───── The input
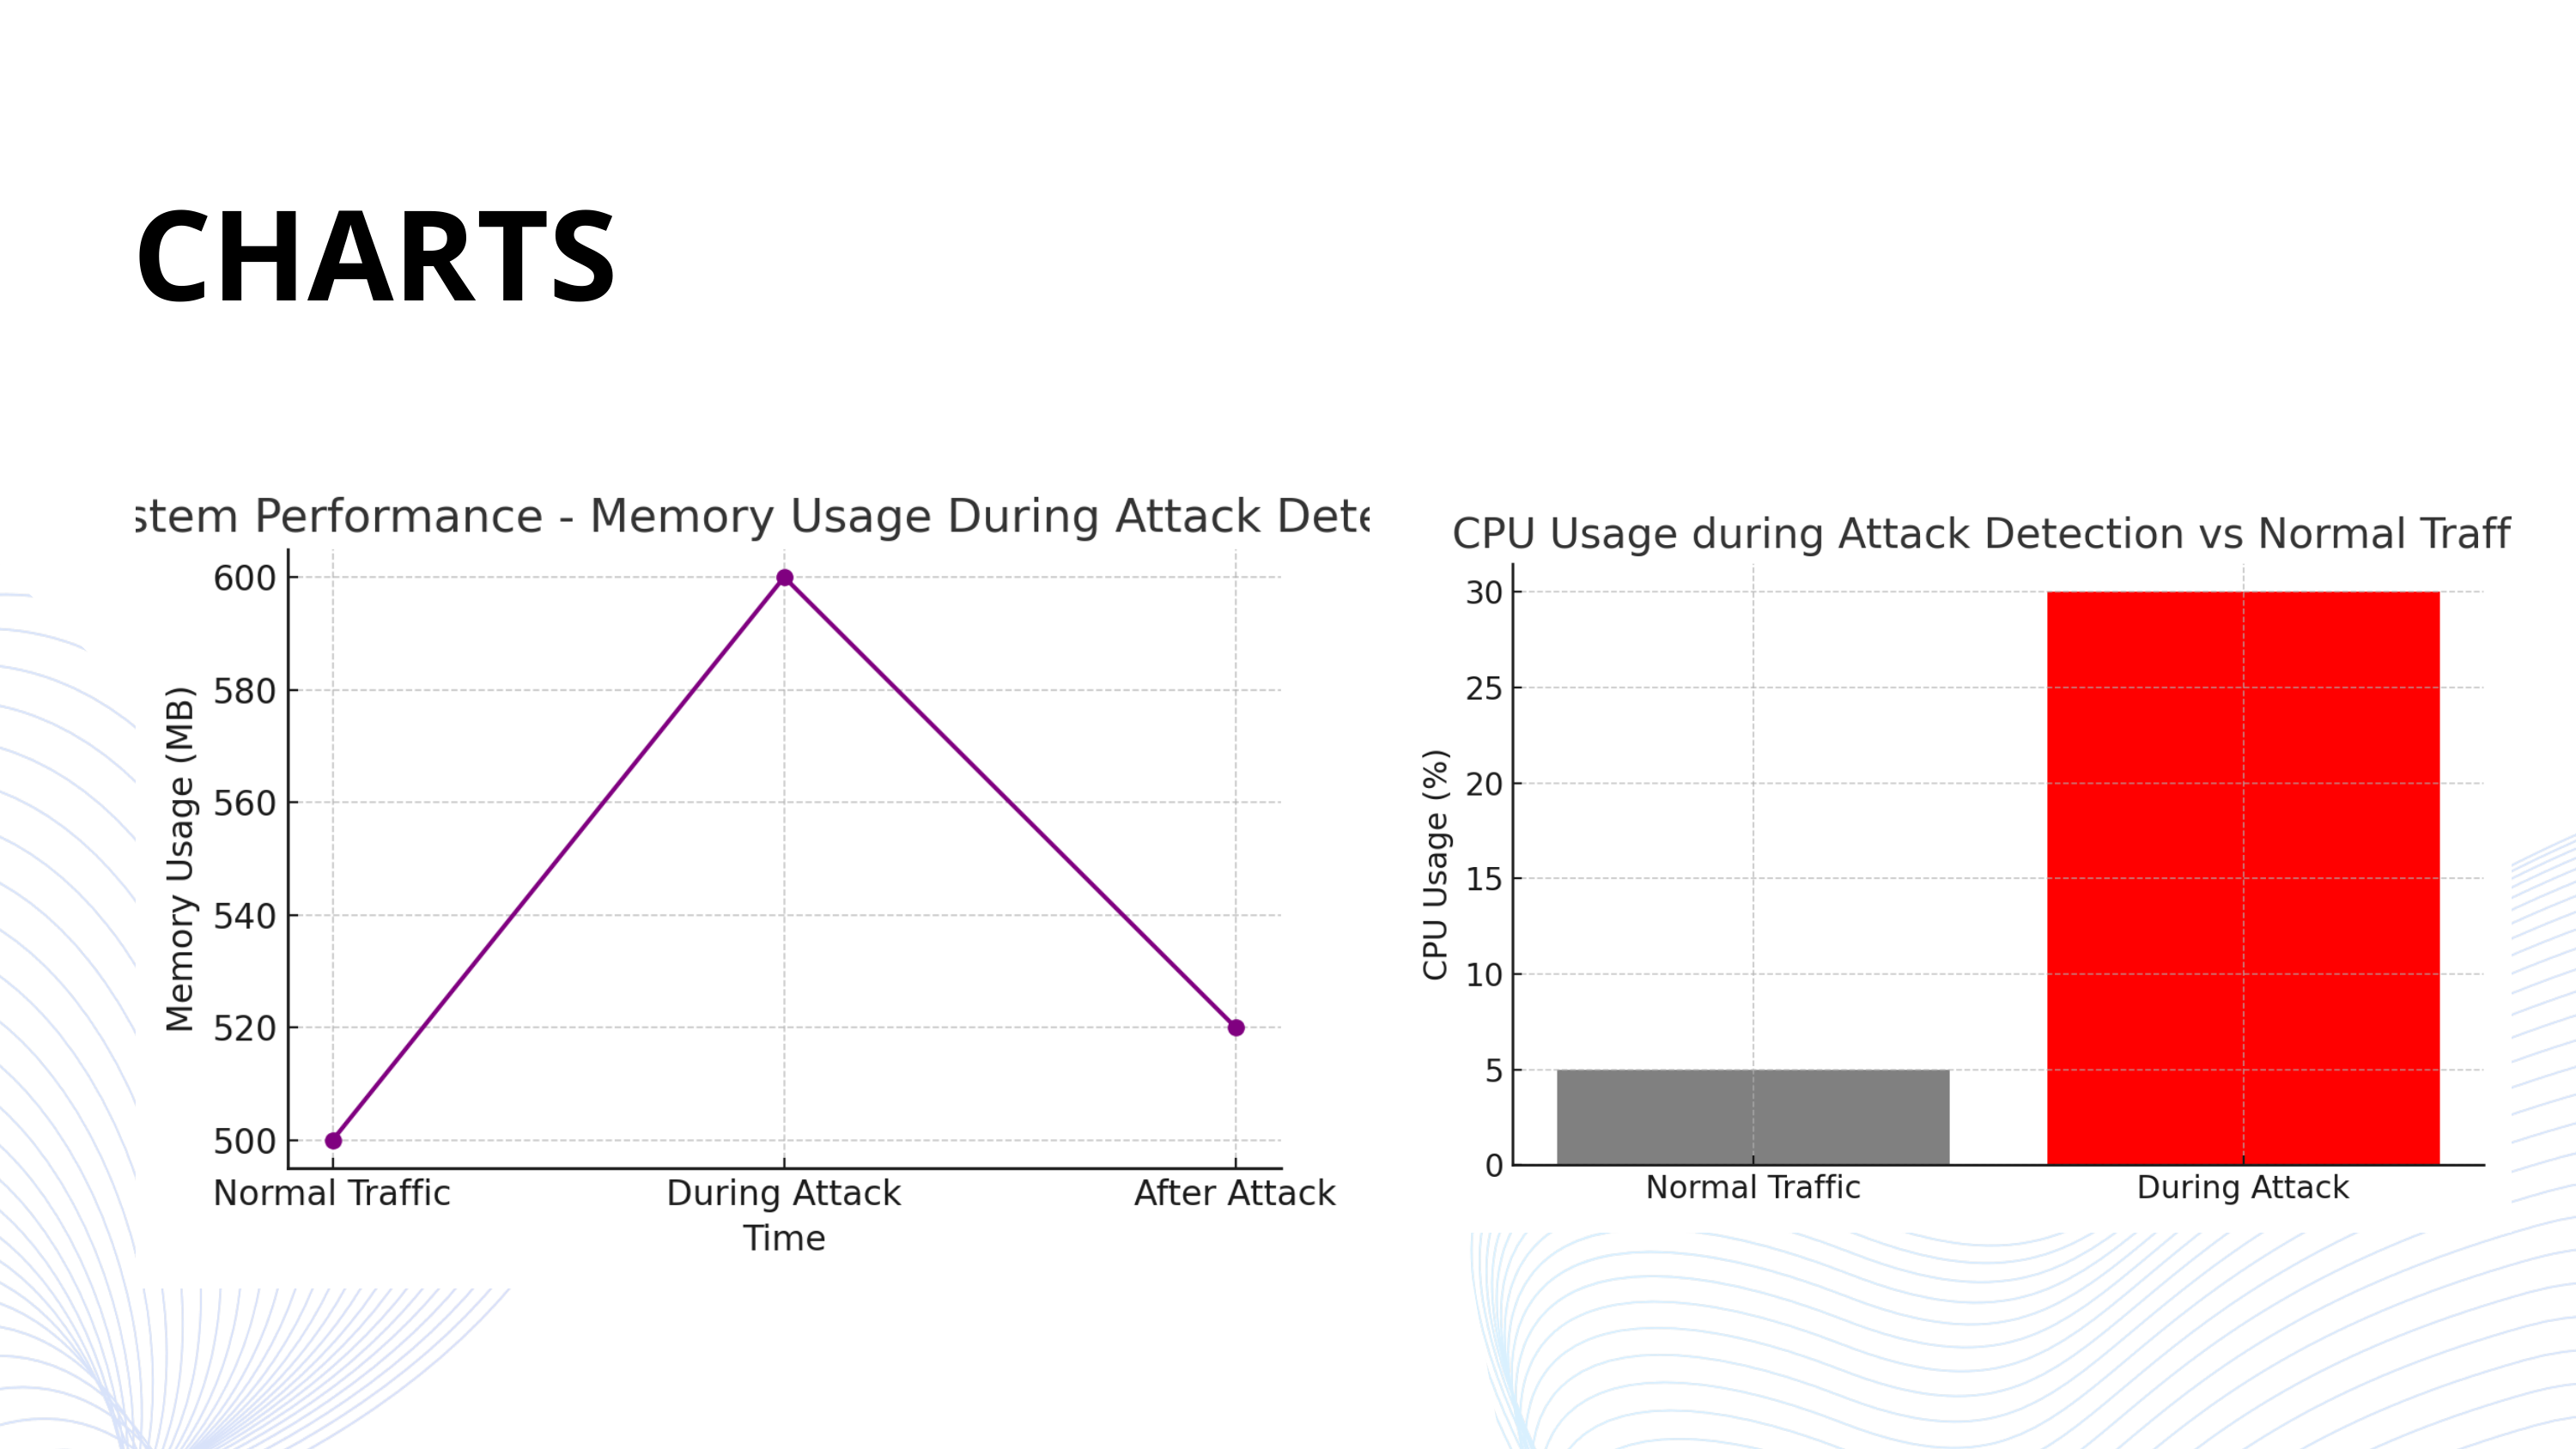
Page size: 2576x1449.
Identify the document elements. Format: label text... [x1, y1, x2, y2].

text_box CHARTS [132, 150, 1814, 326]
picture [136, 466, 1370, 1289]
picture [1394, 488, 2512, 1234]
text_box [0, 564, 547, 1449]
text_box [1465, 823, 2576, 1449]
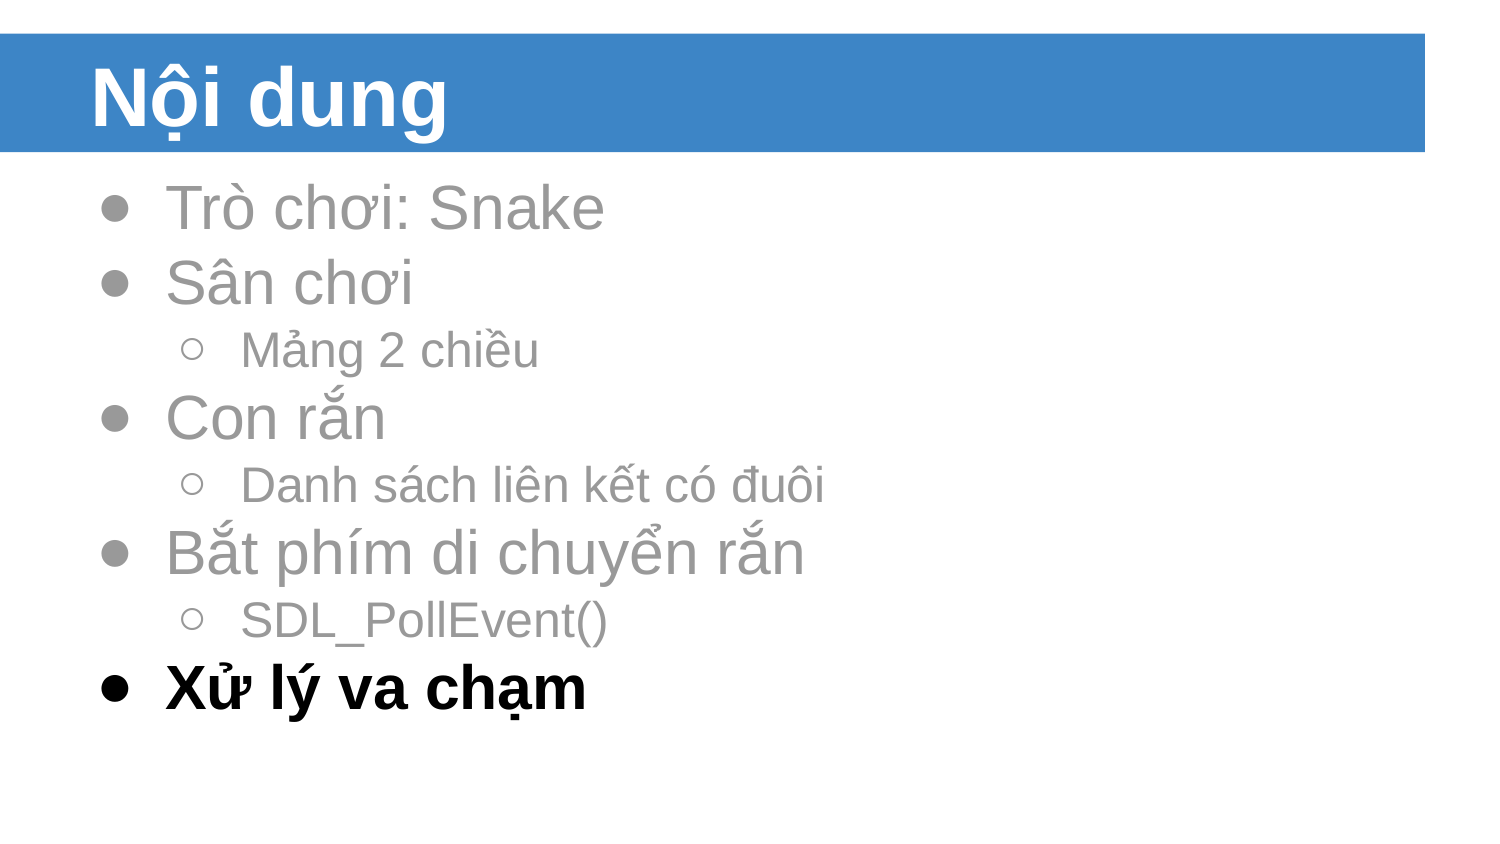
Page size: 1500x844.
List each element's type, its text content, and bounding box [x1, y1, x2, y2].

list Trò chơi: Snake Sân chơi Mảng 2 chiều Con rắn Danh sách liên kết có đuôi Bắt phím di chuyển rắn SDL_PollEvent() Xử lý va chạm [75, 152, 1425, 808]
title Nội dung [75, 33, 1425, 152]
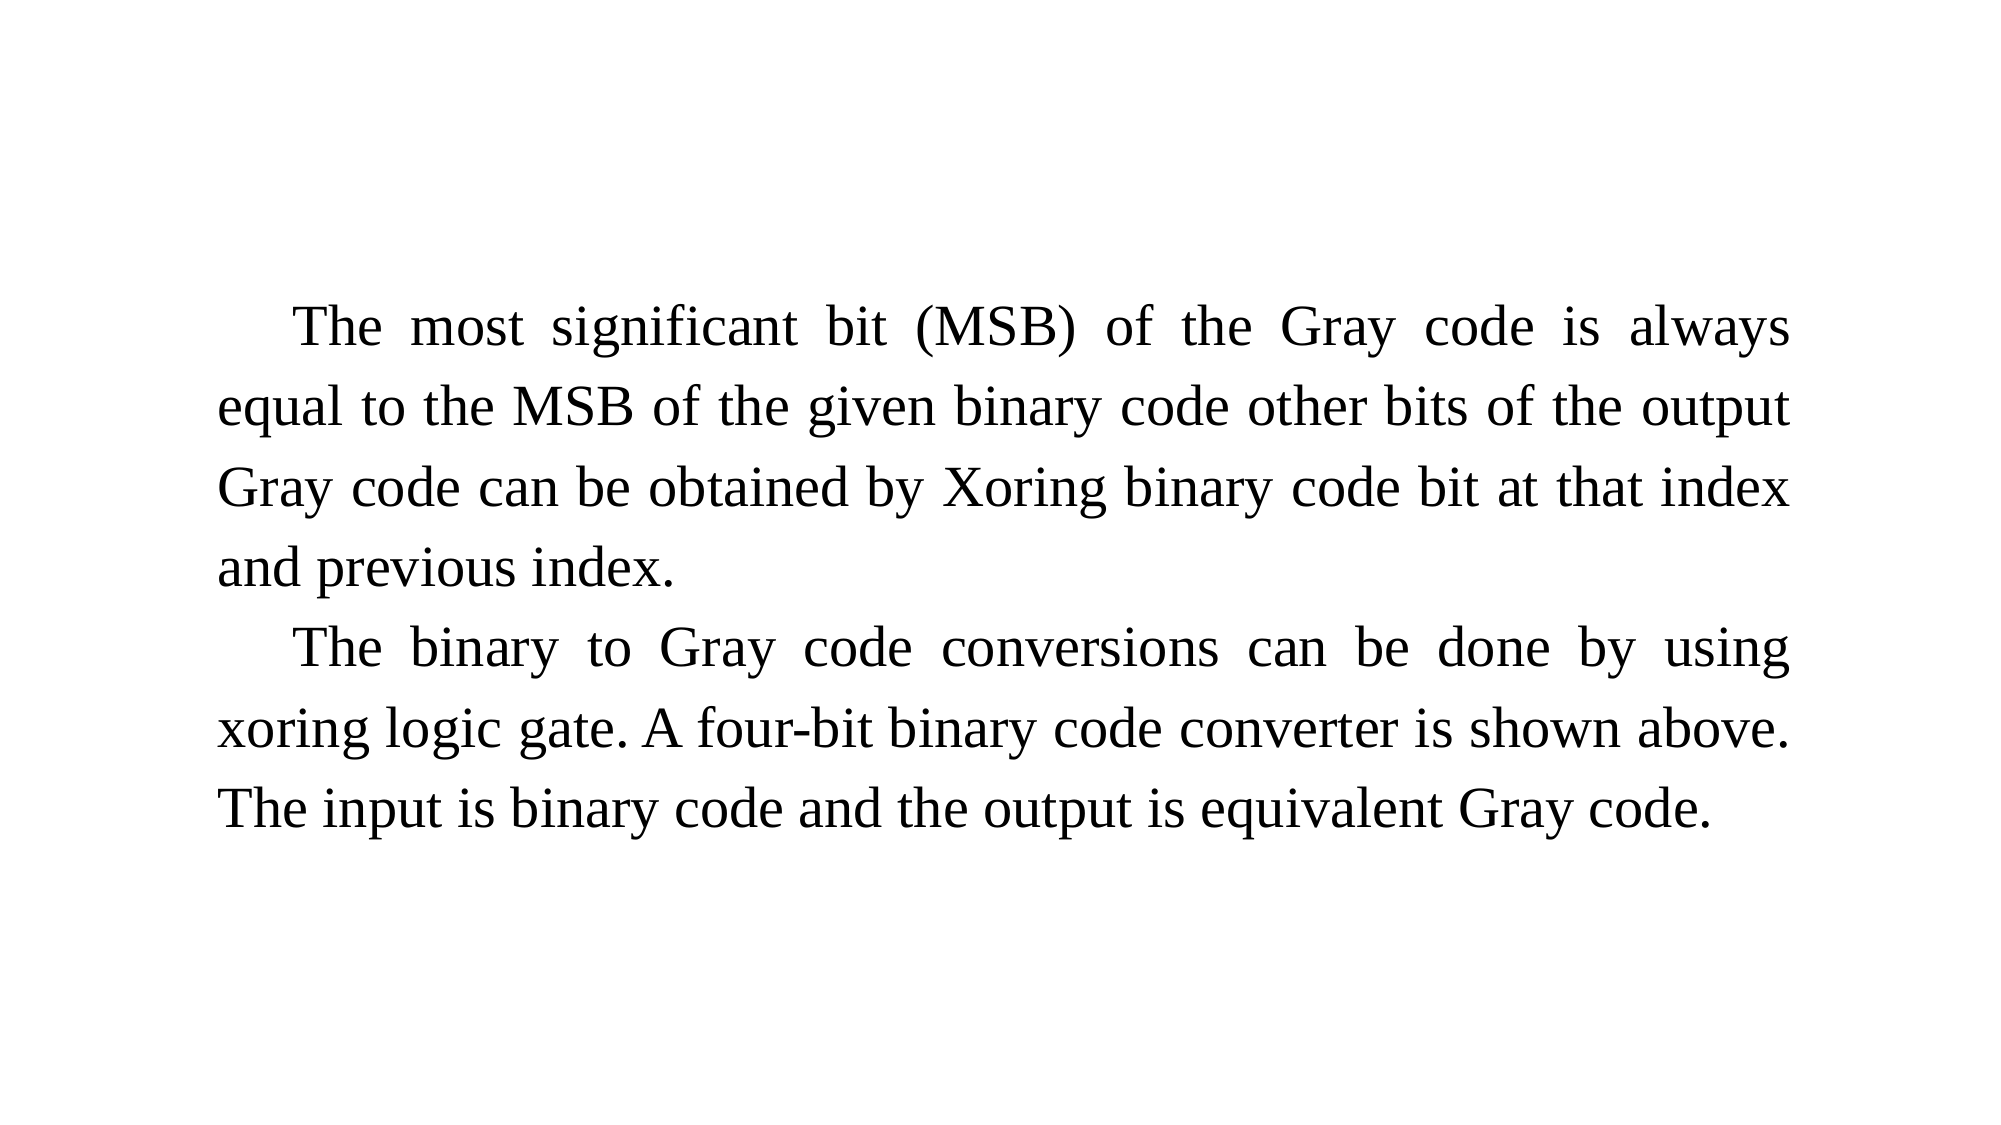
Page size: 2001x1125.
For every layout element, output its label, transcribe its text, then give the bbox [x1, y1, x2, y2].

text_box The most significant bit (MSB) of the Gray code is always equal to the MSB of the given binary code other bits of the output Gray code can be obtained by Xoring binary code bit at that index and previous index. The binary to Gray code conversions can be done by using xoring logic gate. A four-bit binary code converter is shown above. The input is binary code and the output is equivalent Gray code. [203, 269, 1807, 847]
──────────
** Exercise description **
Copy each line in the listing where "Page" appears.

** Task output **
Page size: 2576x1449.
Page size: 1500x844.
Page size: 2001x1125.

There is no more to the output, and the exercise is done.